The results presented in Fig. 3 are consistent with there being two different proteolytic cleavage pathways for HIV-1 RT. The C-terminal (ILKEPVHGV) HLA A*0201-restricted epitope in HIV-1 RT appears to fit the “classical” processing scenario since it is made by the proteasome. Conversely, the N-terminal epitope (VIYQYMDDL) appears to be destroyed by this classical pathway. This epitope is presumably produced as a result of an “alternative” degradation pathway. Such a pathway has been previously postulated (28, 29) and recent reports demonstrate the enhancement of a class I epitope by lactacystin treatment (28, 30). The nature of this alternative antigenic degradation pathway remains the subject of debate (26).

In addition to the two epitopes in this study we have examined the processing requirements of a further HLA A2-restricted epitope from HIV-1 p17 matrix (data not shown). Of these three epitopes only one, the ILKEPVHGV epitope in HIV-1 RT, appears to be produced by the lactacystin-inhibited, threonine protease activity of the proteasome. The other epitopes appear to be the product of other distinct protease activities. It cannot be ruled out that activities other than the threonine protease activity of the proteasome (31) are responsible for the presentation of these other epitopes. Treatment of cells with lactacystin or overexpression of LMP7 may have pleiotropic effects on cellular metabolism. Thus it is not possible to eliminate the fact that the effects on presentation of the viral Ags studied here are indirect. Furthermore, different cell types may process and present the same CTL epitope through distinct degradation pathways. In this respect, we observed that presentation of the ILKEPVHGV epitope, which is lactacystin-sensitive in the melanoma cell line ME275, is less sensitive to lactacystin treatment in .174 TAP cells.

We document the processing of two HLA A*0201-restricted CTL epitopes in HIV-1 RT by distinct pathways and demonstrate that lack of the IFN-γ-inducible subunit LMP7 impairs the generation of the subdominant epitope. These findings imply that modulation of IFN-γ-inducible subunits of the proteasome during the acute phase of infection may substantially alter the pattern of production of HIV-1 CTL epitopes.
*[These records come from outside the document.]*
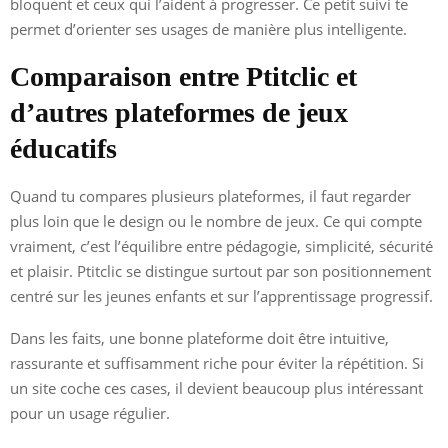
bloquent et ceux qui l’aident à progresser. Ce petit suivi te
permet d’orienter ses usages de manière plus intelligente.
Comparaison entre Ptitclic et
d’autres plateformes de jeux
éducatifs
Quand tu compares plusieurs plateformes, il faut regarder
plus loin que le design ou le nombre de jeux. Ce qui compte
vraiment, c’est l’équilibre entre pédagogie, simplicité, sécurité
et plaisir. Ptitclic se distingue surtout par son positionnement
centré sur les jeunes enfants et sur l’apprentissage progressif.
Dans les faits, une bonne plateforme doit être intuitive,
rassurante et suffisamment riche pour éviter la répétition. Si
un site coche ces cases, il devient beaucoup plus intéressant
pour un usage régulier.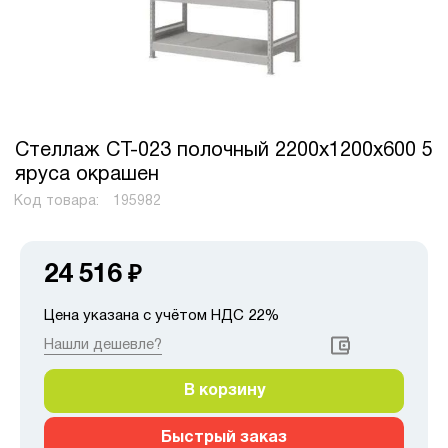
Стеллаж СТ-023 полочный 2200x1200x600 5
яруса окрашен
Код товара:
195982
24 516
₽
Цена указана с учётом НДС 22%
Нашли дешевле?
В корзину
Быстрый заказ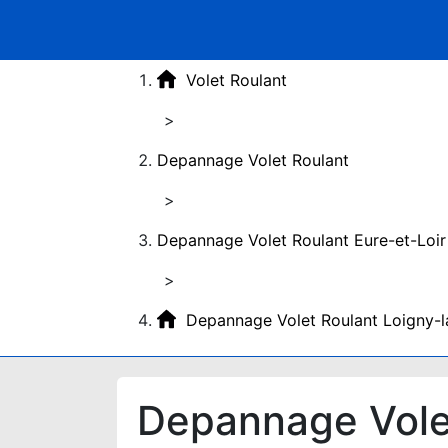
Volet Roulant
>
Depannage Volet Roulant
>
Depannage Volet Roulant Eure-et-Loir
>
Depannage Volet Roulant Loigny-l
Depannage Volet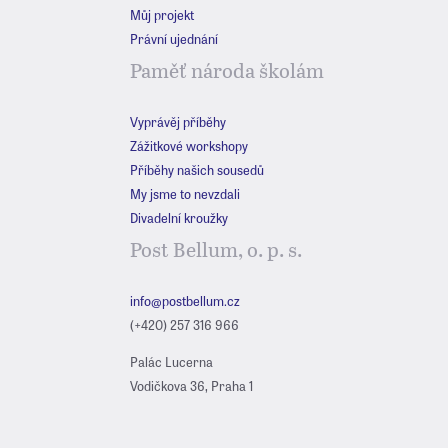
Můj projekt
Právní ujednání
Paměť národa školám
Vyprávěj příběhy
Zážitkové workshopy
Příběhy našich sousedů
My jsme to nevzdali
Divadelní kroužky
Post Bellum, o. p. s.
info@postbellum.cz
(+420) 257 316 966
Palác Lucerna
Vodičkova 36, Praha 1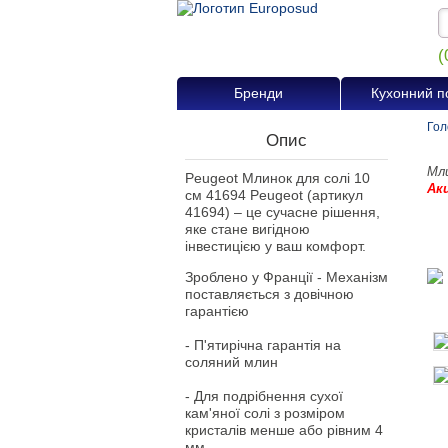
(
Бренди
Кухонний п
Гол
Опис
Мли
Peugeot Млинок для солі 10
Ак
см 41694 Peugeot (артикул
41694) – це сучасне рішення,
яке стане вигідною
інвестицією у ваш комфорт.
Зроблено у Франції - Механізм
поставляється з довічною
гарантією
- П'ятирічна гарантія на
соляний млин
- Для подрібнення сухої
кам'яної солі з розміром
кристалів менше або рівним 4
мм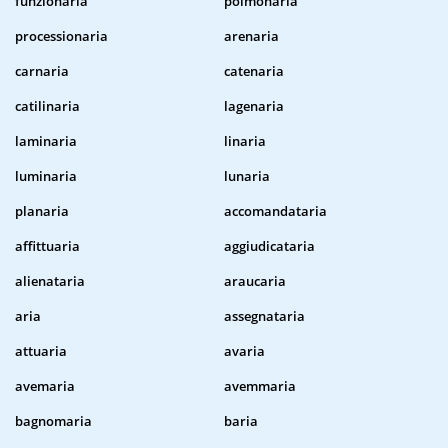
funzionaria
polmonaria
processionaria
arenaria
carnaria
catenaria
catilinaria
lagenaria
laminaria
linaria
luminaria
lunaria
planaria
accomandataria
affittuaria
aggiudicataria
alienataria
araucaria
aria
assegnataria
attuaria
avaria
avemaria
avemmaria
bagnomaria
baria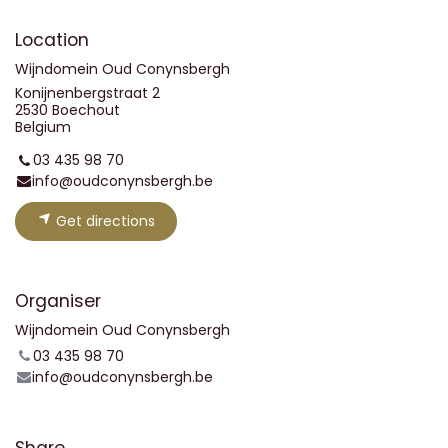
Location
Wijndomein Oud Conynsbergh
Konijnenbergstraat 2
2530 Boechout
Belgium
03 435 98 70
info@oudconynsbergh.be
Get directions
Organiser
Wijndomein Oud Conynsbergh
03 435 98 70
info@oudconynsbergh.be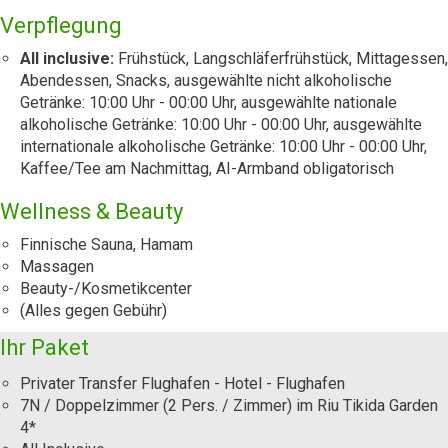
Verpflegung
All inclusive:
Frühstück, Langschläferfrühstück, Mittagessen,
Abendessen, Snacks, ausgewählte nicht alkoholische
Getränke: 10:00 Uhr - 00:00 Uhr, ausgewählte nationale
alkoholische Getränke: 10:00 Uhr - 00:00 Uhr, ausgewählte
internationale alkoholische Getränke: 10:00 Uhr - 00:00 Uhr,
Kaffee/Tee am Nachmittag, AI-Armband obligatorisch
Wellness & Beauty
Finnische Sauna, Hamam
Massagen
Beauty-/Kosmetikcenter
(Alles gegen Gebühr)
Ihr Paket
Privater Transfer Flughafen - Hotel - Flughafen
7N / Doppelzimmer (2 Pers. / Zimmer) im Riu Tikida Garden
4*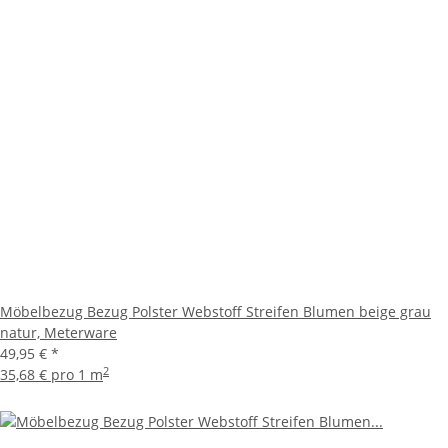
Möbelbezug Bezug Polster Webstoff Streifen Blumen beige grau
natur, Meterware
49,95 €
*
2
35,68 € pro 1 m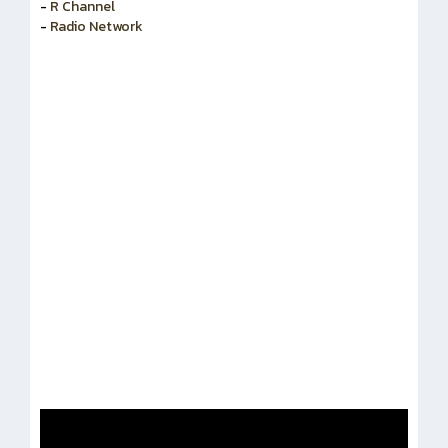
-
สำนักงานคณะกรรมการข้าราชการพลเรือน
-
R Channel
-
Radio Network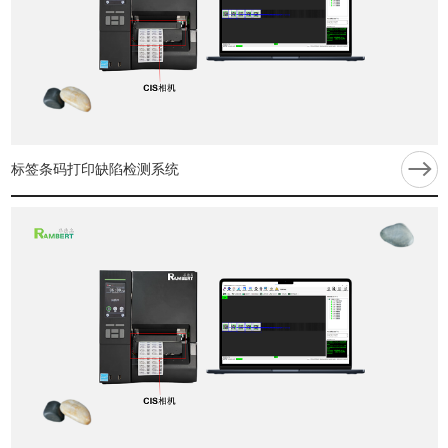
标签条码打印缺陷检测系统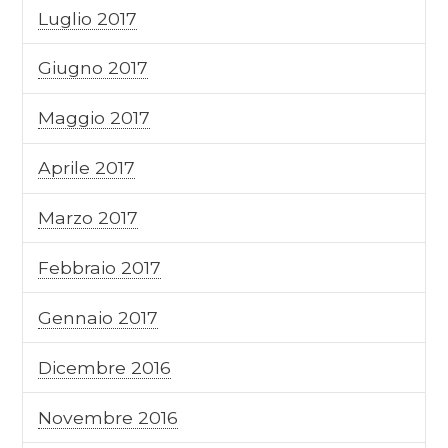
Luglio 2017
Giugno 2017
Maggio 2017
Aprile 2017
Marzo 2017
Febbraio 2017
Gennaio 2017
Dicembre 2016
Novembre 2016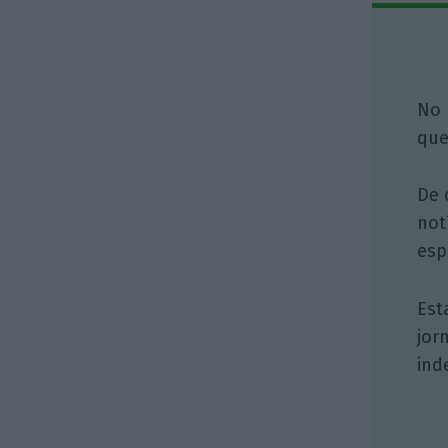
No 
que
De 
not
esp
Est
jor
ind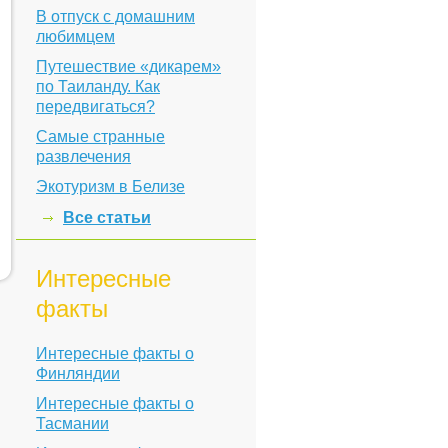
В отпуск с домашним
любимцем
Путешествие «дикарем»
по Таиланду. Как
передвигаться?
Самые странные
развлечения
Экотуризм в Белизе
Все статьи
Интересные
факты
Интересные факты о
Финляндии
Интересные факты о
Тасмании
It has been suggested that the hierarchy of T cell responses to different epitopes is influenced by the relative efficiency of epitope generation (15, 32). Whether it is these requirements or other factors that determine the dominance of one CTL epitope over another in HIV-1 remains to be determined.

It is tempting to speculate that the release of soluble factors, such as IFN-γ, by early CTL at sites of infection may alter the processing patterns of viral proteins within infected cells. Initial CTL responses may be generated to epitopes produced by the normal Ag processing machinery including the constitutive proteasome. The secretory functions of these CTL may then operate to expose further “cryptic” epitopes within infected tissues.

In addition, our results have some broader implications. Since it is clear that altered protein degradation can lead to the generation of different CTL epitopes, it seems likely that cells altered in their protein degradation may display a different repertoire of self-peptides complexed with MHC class I on their surface. Any such local alteration in protein degradation, perhaps triggered by an infectious agent, may be the basis of some autoimmune conditions.

We thank Pedro Romero for the ME275 melanoma cell line and Isabel Correa for transfecting .174 TAP cells with LMP7.